Start of Recorded data
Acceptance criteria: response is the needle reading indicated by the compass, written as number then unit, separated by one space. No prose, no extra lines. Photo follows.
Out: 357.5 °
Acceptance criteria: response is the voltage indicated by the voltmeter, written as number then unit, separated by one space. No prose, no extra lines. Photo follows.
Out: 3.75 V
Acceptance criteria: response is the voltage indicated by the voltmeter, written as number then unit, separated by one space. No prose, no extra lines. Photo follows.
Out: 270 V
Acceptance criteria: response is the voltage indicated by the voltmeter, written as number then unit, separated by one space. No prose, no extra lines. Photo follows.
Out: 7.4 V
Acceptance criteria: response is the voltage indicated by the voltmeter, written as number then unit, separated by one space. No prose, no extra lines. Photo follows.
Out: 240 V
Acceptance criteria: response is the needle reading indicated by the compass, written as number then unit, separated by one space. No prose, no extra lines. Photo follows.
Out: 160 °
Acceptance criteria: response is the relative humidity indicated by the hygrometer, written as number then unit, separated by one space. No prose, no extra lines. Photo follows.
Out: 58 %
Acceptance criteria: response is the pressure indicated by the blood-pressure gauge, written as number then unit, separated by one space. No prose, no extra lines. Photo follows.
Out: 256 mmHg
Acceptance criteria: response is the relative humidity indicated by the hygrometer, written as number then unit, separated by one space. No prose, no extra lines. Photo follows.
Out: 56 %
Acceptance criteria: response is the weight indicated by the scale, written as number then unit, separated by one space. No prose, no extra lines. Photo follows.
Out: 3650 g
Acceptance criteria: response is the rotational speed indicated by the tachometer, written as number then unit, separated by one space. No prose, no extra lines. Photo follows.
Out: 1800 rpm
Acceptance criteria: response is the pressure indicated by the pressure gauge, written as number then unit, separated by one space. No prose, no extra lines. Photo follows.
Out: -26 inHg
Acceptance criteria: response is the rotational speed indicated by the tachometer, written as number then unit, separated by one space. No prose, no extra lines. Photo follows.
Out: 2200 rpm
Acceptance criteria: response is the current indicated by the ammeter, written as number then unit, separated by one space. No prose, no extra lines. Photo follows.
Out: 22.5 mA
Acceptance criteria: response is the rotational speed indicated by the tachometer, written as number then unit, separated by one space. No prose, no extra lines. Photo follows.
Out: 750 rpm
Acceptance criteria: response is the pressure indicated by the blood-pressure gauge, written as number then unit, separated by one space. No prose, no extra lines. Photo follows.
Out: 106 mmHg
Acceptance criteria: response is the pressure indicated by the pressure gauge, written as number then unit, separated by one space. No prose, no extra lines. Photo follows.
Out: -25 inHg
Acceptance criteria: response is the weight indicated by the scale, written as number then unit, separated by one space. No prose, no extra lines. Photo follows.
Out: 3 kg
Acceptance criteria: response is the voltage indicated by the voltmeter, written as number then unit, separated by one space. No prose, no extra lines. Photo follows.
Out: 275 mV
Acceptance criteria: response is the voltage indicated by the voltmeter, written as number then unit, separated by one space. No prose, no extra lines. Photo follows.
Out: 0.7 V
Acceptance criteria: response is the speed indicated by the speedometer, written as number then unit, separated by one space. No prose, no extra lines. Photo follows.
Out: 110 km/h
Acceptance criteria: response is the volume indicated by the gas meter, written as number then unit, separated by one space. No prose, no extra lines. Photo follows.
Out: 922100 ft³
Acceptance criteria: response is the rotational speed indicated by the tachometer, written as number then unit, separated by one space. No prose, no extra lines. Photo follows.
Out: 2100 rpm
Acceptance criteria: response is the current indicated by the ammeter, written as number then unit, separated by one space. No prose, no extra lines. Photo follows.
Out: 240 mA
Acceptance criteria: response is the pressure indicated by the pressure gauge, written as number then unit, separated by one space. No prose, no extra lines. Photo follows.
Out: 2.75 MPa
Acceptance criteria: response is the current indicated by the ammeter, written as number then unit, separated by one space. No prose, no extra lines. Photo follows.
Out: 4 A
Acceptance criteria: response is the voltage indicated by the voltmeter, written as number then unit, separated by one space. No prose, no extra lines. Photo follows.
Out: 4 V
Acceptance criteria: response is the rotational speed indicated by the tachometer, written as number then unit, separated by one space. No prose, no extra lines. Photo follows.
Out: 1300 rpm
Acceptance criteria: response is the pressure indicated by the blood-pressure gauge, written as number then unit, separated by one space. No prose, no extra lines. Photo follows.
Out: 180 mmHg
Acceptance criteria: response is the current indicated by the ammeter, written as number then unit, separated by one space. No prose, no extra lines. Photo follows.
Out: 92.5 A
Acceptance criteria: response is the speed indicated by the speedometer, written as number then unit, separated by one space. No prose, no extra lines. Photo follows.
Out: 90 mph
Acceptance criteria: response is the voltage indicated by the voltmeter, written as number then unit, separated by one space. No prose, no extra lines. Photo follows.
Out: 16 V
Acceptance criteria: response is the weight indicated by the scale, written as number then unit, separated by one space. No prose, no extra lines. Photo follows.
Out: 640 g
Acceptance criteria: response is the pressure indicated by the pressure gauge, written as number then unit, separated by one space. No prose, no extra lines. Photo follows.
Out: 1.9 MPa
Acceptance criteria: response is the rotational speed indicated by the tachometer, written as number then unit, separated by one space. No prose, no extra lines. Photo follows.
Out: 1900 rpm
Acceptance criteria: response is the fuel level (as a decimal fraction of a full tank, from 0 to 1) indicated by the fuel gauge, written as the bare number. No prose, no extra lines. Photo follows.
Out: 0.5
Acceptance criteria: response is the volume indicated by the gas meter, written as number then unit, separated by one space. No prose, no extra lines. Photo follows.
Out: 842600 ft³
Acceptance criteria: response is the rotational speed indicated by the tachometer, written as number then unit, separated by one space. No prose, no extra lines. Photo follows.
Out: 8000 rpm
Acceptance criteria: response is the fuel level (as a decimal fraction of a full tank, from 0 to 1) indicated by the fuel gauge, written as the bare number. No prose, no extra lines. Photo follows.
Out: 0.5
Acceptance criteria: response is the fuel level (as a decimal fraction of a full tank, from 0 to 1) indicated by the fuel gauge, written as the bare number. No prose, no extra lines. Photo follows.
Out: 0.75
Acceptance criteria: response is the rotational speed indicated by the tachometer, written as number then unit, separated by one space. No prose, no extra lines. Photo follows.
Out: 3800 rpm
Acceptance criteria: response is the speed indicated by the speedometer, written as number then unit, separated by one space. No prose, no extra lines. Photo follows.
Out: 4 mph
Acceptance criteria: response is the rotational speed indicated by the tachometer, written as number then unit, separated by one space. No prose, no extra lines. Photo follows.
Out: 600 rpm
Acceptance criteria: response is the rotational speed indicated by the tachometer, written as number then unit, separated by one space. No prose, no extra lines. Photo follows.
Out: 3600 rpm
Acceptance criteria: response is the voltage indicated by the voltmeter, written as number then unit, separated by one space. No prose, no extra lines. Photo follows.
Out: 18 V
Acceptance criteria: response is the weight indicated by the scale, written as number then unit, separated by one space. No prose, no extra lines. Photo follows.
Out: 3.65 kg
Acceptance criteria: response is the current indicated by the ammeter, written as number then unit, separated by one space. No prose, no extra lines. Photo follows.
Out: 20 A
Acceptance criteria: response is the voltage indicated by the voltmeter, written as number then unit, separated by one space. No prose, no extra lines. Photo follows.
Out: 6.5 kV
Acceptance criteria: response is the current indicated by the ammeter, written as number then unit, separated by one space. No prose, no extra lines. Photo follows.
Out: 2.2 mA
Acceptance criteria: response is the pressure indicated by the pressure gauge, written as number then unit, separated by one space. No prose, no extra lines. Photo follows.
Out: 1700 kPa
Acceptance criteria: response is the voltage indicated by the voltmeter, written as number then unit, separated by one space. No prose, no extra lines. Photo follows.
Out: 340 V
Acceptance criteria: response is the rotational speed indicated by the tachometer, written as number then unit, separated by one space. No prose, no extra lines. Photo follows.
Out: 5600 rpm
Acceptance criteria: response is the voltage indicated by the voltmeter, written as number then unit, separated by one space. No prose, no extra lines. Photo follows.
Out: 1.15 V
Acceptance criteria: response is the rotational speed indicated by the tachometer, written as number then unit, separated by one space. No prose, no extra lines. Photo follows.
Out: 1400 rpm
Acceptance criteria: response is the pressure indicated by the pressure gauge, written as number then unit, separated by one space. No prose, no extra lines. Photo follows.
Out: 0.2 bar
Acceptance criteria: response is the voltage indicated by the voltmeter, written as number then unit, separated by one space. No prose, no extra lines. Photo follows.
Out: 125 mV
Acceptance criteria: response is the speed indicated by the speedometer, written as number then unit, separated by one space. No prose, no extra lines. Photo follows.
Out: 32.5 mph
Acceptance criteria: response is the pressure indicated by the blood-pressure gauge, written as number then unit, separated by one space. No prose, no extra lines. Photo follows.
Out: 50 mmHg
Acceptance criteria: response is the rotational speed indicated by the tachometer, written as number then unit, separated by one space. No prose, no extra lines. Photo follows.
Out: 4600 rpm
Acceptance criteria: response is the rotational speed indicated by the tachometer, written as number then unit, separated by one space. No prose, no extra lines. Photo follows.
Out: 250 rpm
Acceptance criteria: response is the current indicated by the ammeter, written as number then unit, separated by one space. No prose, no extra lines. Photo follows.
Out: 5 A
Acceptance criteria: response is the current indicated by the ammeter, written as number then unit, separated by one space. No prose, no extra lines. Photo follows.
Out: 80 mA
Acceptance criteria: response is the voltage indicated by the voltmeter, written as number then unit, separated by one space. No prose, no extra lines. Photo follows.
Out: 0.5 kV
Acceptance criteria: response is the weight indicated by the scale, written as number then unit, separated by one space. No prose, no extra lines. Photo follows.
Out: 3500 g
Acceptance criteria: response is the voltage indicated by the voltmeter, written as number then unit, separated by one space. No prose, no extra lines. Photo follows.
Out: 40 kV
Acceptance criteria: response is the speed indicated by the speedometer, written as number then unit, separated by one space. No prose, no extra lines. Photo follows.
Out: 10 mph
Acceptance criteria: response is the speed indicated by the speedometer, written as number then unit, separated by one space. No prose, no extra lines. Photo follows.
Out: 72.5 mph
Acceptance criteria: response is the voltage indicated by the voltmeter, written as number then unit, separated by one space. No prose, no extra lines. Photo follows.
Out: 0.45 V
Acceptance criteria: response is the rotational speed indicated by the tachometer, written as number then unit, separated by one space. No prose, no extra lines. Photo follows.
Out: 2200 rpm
End of Recorded data
Beginning with the first line of the entries and stopping after the line that contains "Out: 256 mmHg", present those lines as a numbered list, omitting any blank lines.

[Output]
1. Acceptance criteria: response is the needle reading indicated by the compass, written as number then unit, separated by one space. No prose, no extra lines. Photo follows.
2. Out: 357.5 °
3. Acceptance criteria: response is the voltage indicated by the voltmeter, written as number then unit, separated by one space. No prose, no extra lines. Photo follows.
4. Out: 3.75 V
5. Acceptance criteria: response is the voltage indicated by the voltmeter, written as number then unit, separated by one space. No prose, no extra lines. Photo follows.
6. Out: 270 V
7. Acceptance criteria: response is the voltage indicated by the voltmeter, written as number then unit, separated by one space. No prose, no extra lines. Photo follows.
8. Out: 7.4 V
9. Acceptance criteria: response is the voltage indicated by the voltmeter, written as number then unit, separated by one space. No prose, no extra lines. Photo follows.
10. Out: 240 V
11. Acceptance criteria: response is the needle reading indicated by the compass, written as number then unit, separated by one space. No prose, no extra lines. Photo follows.
12. Out: 160 °
13. Acceptance criteria: response is the relative humidity indicated by the hygrometer, written as number then unit, separated by one space. No prose, no extra lines. Photo follows.
14. Out: 58 %
15. Acceptance criteria: response is the pressure indicated by the blood-pressure gauge, written as number then unit, separated by one space. No prose, no extra lines. Photo follows.
16. Out: 256 mmHg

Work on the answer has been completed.